+++ RECORDS TO PROCESS +++

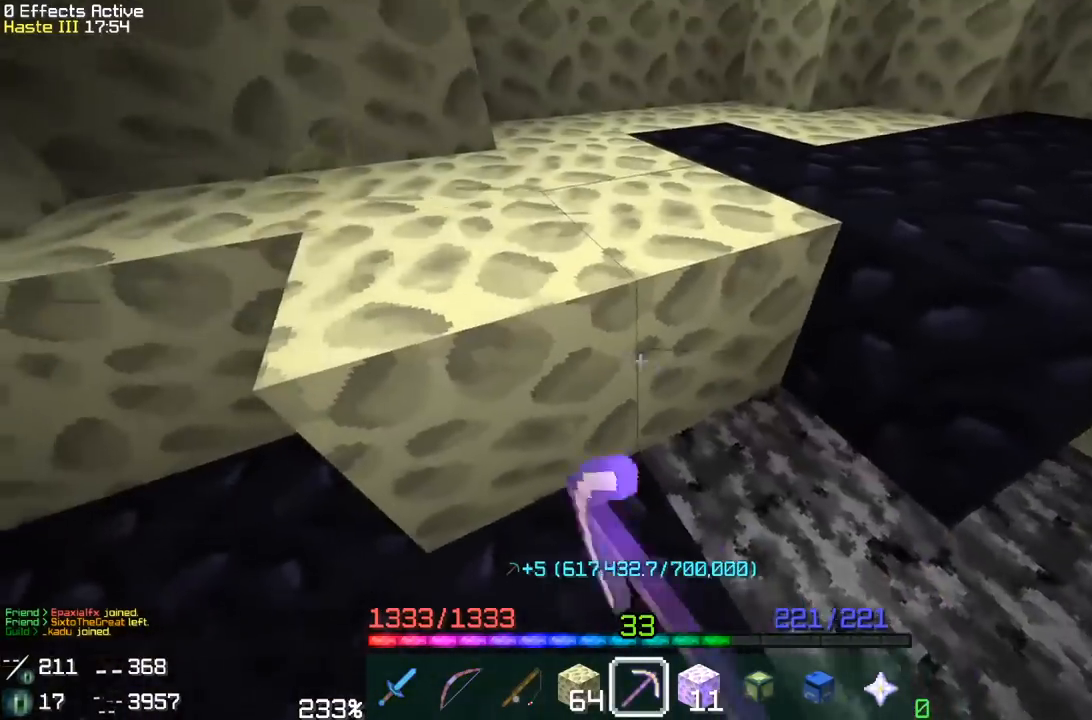
{"keys": ["a", "s"], "mouse": ["left"], "events": [[150, "w", "up"], [167, "a", "up"], [283, "a", "down"], [367, "s", "down"]]}
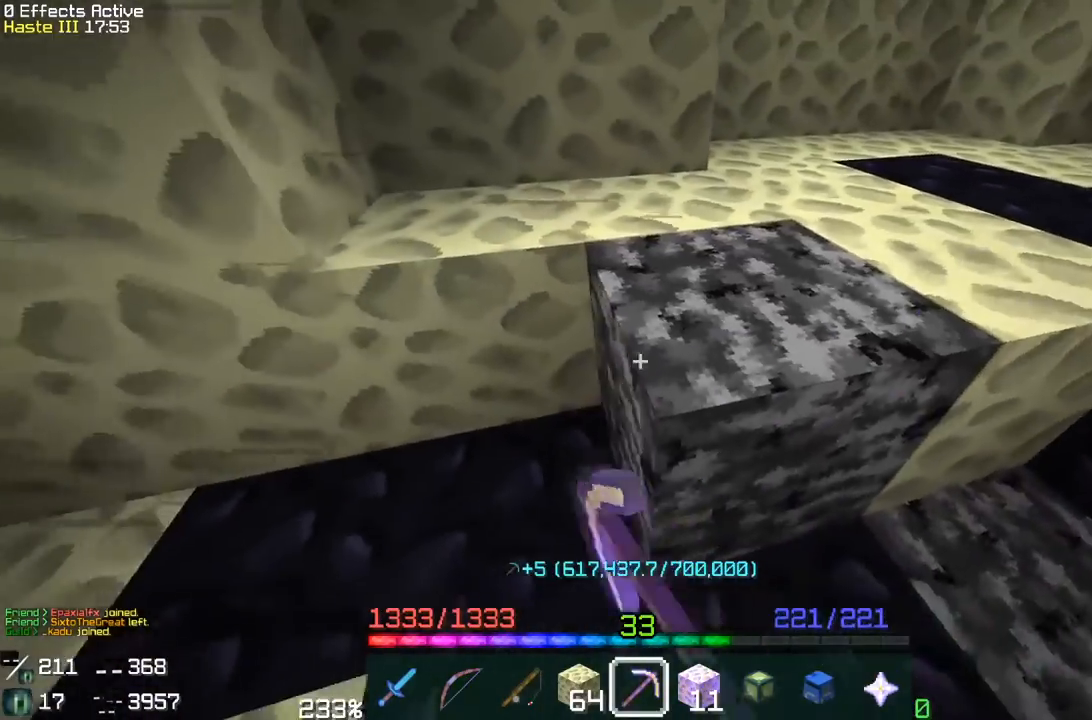
{"keys": ["space", "w"], "mouse": ["left"], "events": [[33, "s", "up"], [167, "w", "down"], [350, "a", "up"], [367, "space", "down"]]}
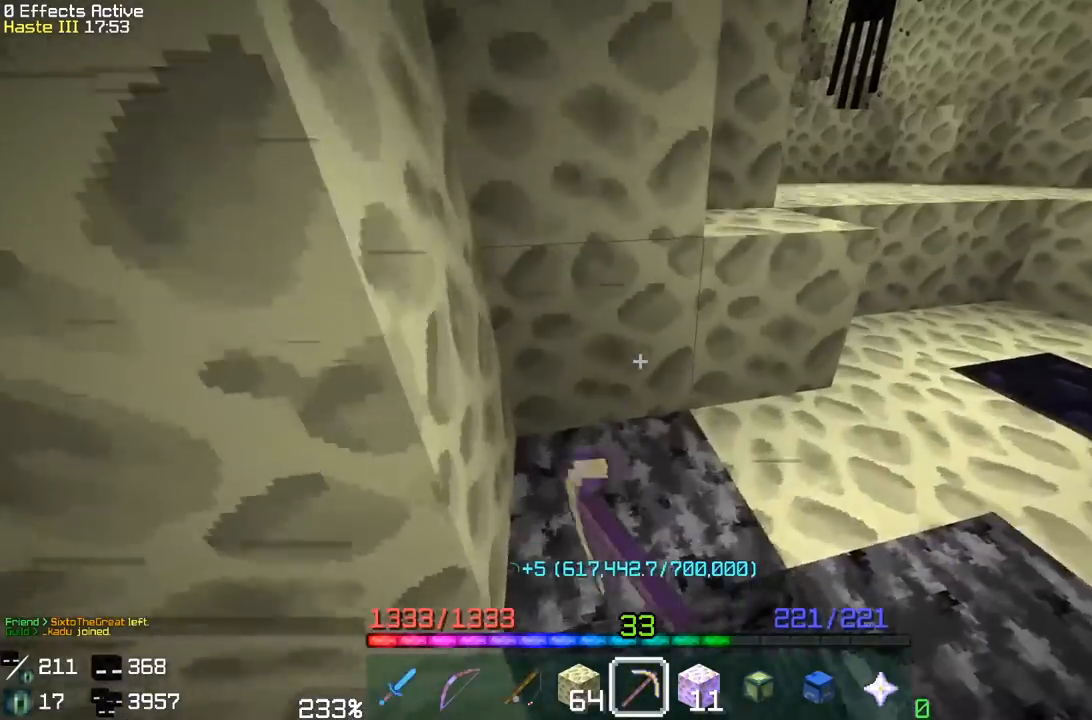
{"keys": ["d"], "mouse": ["left"], "events": [[17, "d", "down"], [117, "space", "up"], [467, "w", "up"]]}
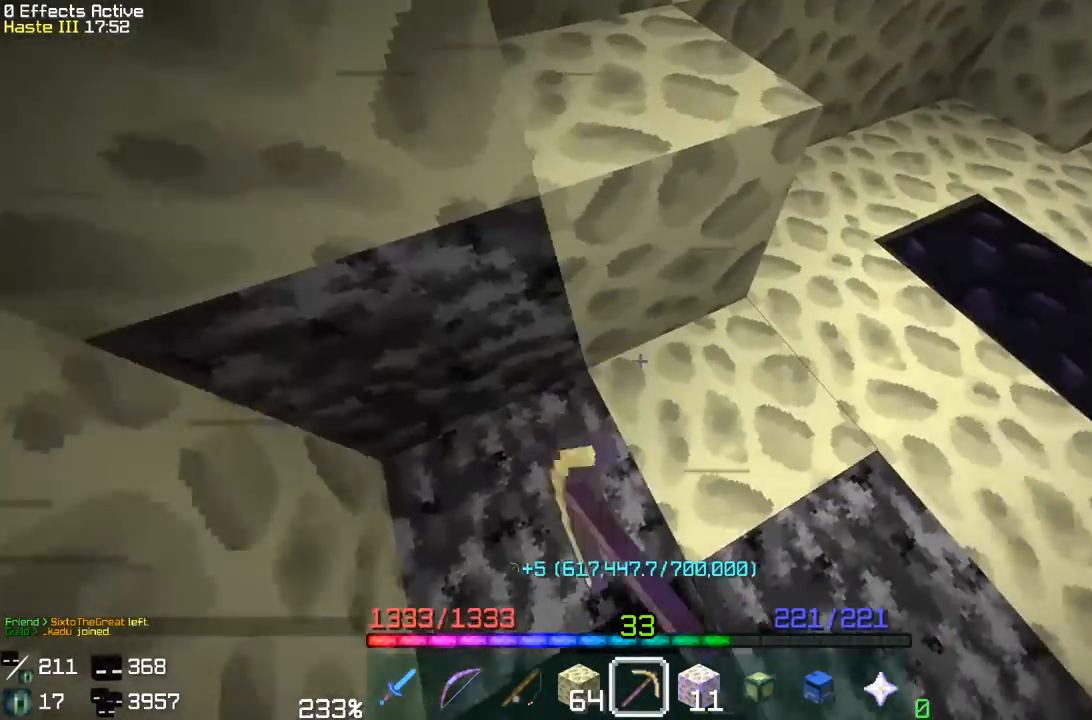
{"keys": ["d"], "mouse": ["left"], "events": [[217, "d", "up"], [400, "d", "down"]]}
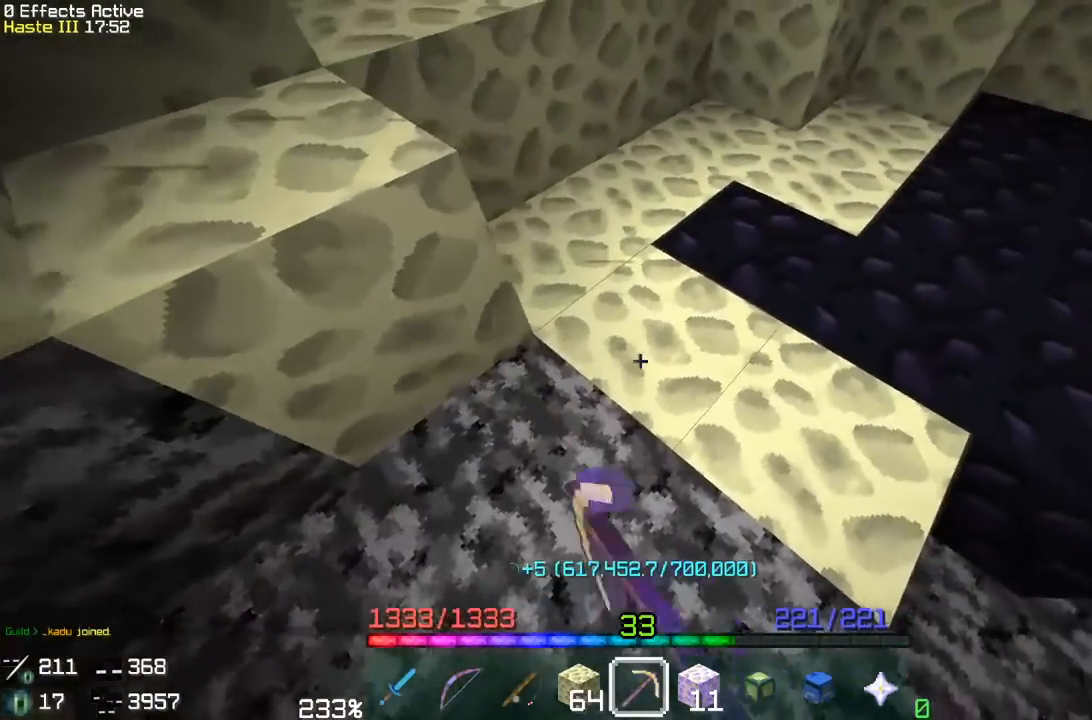
{"keys": ["d"], "mouse": ["left"], "events": [[67, "d", "up"], [367, "d", "down"]]}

+++

WORK REQUEST = Pictures stay out; reproduce every line of the records exactly.

RESPONSE AREA =
{"keys": ["a", "s"], "mouse": ["left"], "events": [[150, "w", "up"], [167, "a", "up"], [283, "a", "down"], [367, "s", "down"]]}
{"keys": ["space", "w"], "mouse": ["left"], "events": [[33, "s", "up"], [167, "w", "down"], [350, "a", "up"], [367, "space", "down"]]}
{"keys": ["d"], "mouse": ["left"], "events": [[17, "d", "down"], [117, "space", "up"], [467, "w", "up"]]}
{"keys": ["d"], "mouse": ["left"], "events": [[217, "d", "up"], [400, "d", "down"]]}
{"keys": ["d"], "mouse": ["left"], "events": [[67, "d", "up"], [367, "d", "down"]]}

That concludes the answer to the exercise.